Problem:
Gather each line containing the string "style" from these entries.

........

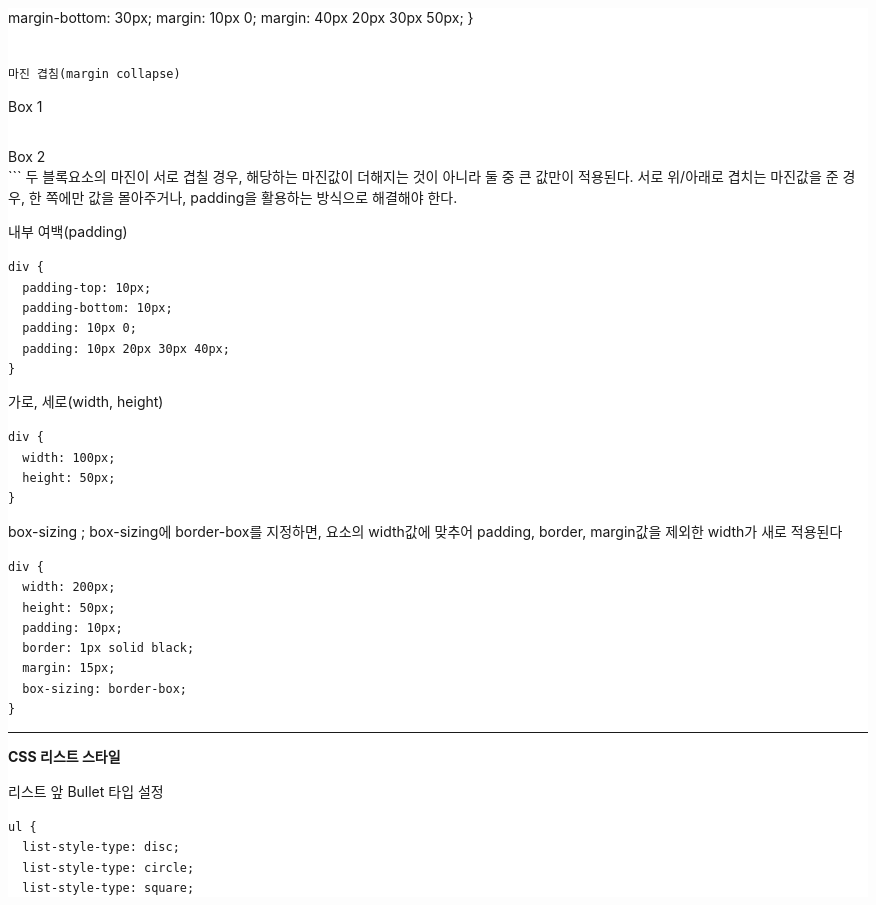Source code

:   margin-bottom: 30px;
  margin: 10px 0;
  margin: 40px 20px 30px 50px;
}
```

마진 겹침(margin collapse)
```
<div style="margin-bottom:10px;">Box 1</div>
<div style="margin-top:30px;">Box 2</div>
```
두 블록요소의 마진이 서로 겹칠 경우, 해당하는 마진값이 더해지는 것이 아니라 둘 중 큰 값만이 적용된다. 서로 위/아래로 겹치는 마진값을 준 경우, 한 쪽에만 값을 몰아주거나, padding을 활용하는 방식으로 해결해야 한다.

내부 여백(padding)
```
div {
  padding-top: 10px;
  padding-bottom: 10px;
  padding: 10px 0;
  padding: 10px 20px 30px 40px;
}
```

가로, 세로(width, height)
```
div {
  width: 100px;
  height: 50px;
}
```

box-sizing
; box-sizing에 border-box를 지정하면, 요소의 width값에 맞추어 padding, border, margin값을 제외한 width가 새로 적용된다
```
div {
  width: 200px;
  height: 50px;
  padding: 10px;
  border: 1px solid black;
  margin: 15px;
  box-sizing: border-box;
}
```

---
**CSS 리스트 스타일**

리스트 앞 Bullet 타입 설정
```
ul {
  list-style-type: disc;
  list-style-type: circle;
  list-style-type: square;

........

Result of the exercise:
<div style="margin-bottom:10px;">Box 1</div>
<div style="margin-top:30px;">Box 2</div>
  list-style-type: disc;
  list-style-type: circle;
  list-style-type: square;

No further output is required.